TO DO:
All entries are to be copied exactly, with pictures removed.

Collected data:
=== Section Start ===

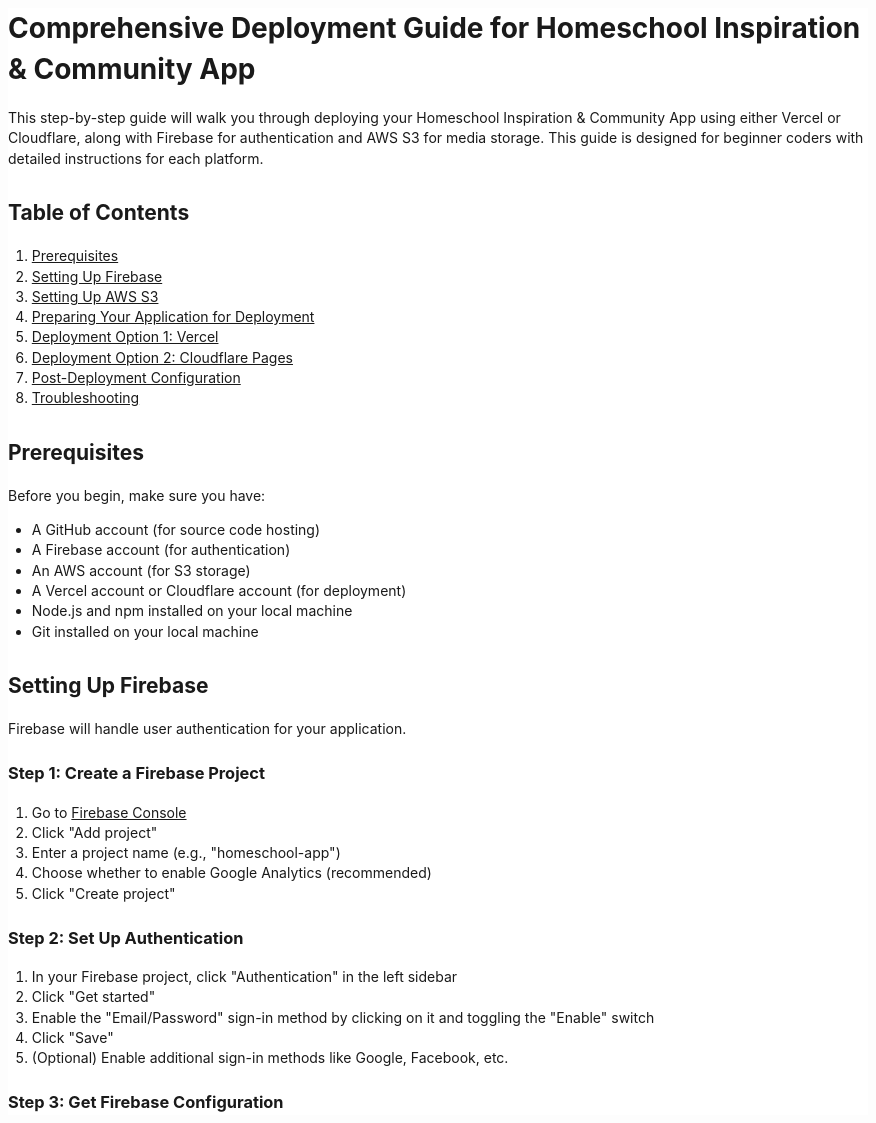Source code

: # Comprehensive Deployment Guide for Homeschool Inspiration & Community App

This step-by-step guide will walk you through deploying your Homeschool Inspiration & Community App using either Vercel or Cloudflare, along with Firebase for authentication and AWS S3 for media storage. This guide is designed for beginner coders with detailed instructions for each platform.

## Table of Contents

1. [Prerequisites](#prerequisites)
2. [Setting Up Firebase](#setting-up-firebase)
3. [Setting Up AWS S3](#setting-up-aws-s3)
4. [Preparing Your Application for Deployment](#preparing-your-application-for-deployment)
5. [Deployment Option 1: Vercel](#deployment-option-1-vercel)
6. [Deployment Option 2: Cloudflare Pages](#deployment-option-2-cloudflare-pages)
7. [Post-Deployment Configuration](#post-deployment-configuration)
8. [Troubleshooting](#troubleshooting)

## Prerequisites

Before you begin, make sure you have:

- A GitHub account (for source code hosting)
- A Firebase account (for authentication)
- An AWS account (for S3 storage)
- A Vercel account or Cloudflare account (for deployment)
- Node.js and npm installed on your local machine
- Git installed on your local machine

## Setting Up Firebase

Firebase will handle user authentication for your application.

### Step 1: Create a Firebase Project

1. Go to [Firebase Console](https://console.firebase.google.com/)
2. Click "Add project"
3. Enter a project name (e.g., "homeschool-app")
4. Choose whether to enable Google Analytics (recommended)
5. Click "Create project"

### Step 2: Set Up Authentication

1. In your Firebase project, click "Authentication" in the left sidebar
2. Click "Get started"
3. Enable the "Email/Password" sign-in method by clicking on it and toggling the "Enable" switch
4. Click "Save"
5. (Optional) Enable additional sign-in methods like Google, Facebook, etc.

### Step 3: Get Firebase Configuration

=== Section End ===

EXPECTED ANSWER:
Source code

: # Comprehensive Deployment Guide for Homeschool Inspiration & Community App

This step-by-step guide will walk you through deploying your Homeschool Inspiration & Community App using either Vercel or Cloudflare, along with Firebase for authentication and AWS S3 for media storage. This guide is designed for beginner coders with detailed instructions for each platform.

## Table of Contents

1. [Prerequisites](#prerequisites)
2. [Setting Up Firebase](#setting-up-firebase)
3. [Setting Up AWS S3](#setting-up-aws-s3)
4. [Preparing Your Application for Deployment](#preparing-your-application-for-deployment)
5. [Deployment Option 1: Vercel](#deployment-option-1-vercel)
6. [Deployment Option 2: Cloudflare Pages](#deployment-option-2-cloudflare-pages)
7. [Post-Deployment Configuration](#post-deployment-configuration)
8. [Troubleshooting](#troubleshooting)

## Prerequisites

Before you begin, make sure you have:

- A GitHub account (for source code hosting)
- A Firebase account (for authentication)
- An AWS account (for S3 storage)
- A Vercel account or Cloudflare account (for deployment)
- Node.js and npm installed on your local machine
- Git installed on your local machine

## Setting Up Firebase

Firebase will handle user authentication for your application.

### Step 1: Create a Firebase Project

1. Go to [Firebase Console](https://console.firebase.google.com/)
2. Click "Add project"
3. Enter a project name (e.g., "homeschool-app")
4. Choose whether to enable Google Analytics (recommended)
5. Click "Create project"

### Step 2: Set Up Authentication

1. In your Firebase project, click "Authentication" in the left sidebar
2. Click "Get started"
3. Enable the "Email/Password" sign-in method by clicking on it and toggling the "Enable" switch
4. Click "Save"
5. (Optional) Enable additional sign-in methods like Google, Facebook, etc.

### Step 3: Get Firebase Configuration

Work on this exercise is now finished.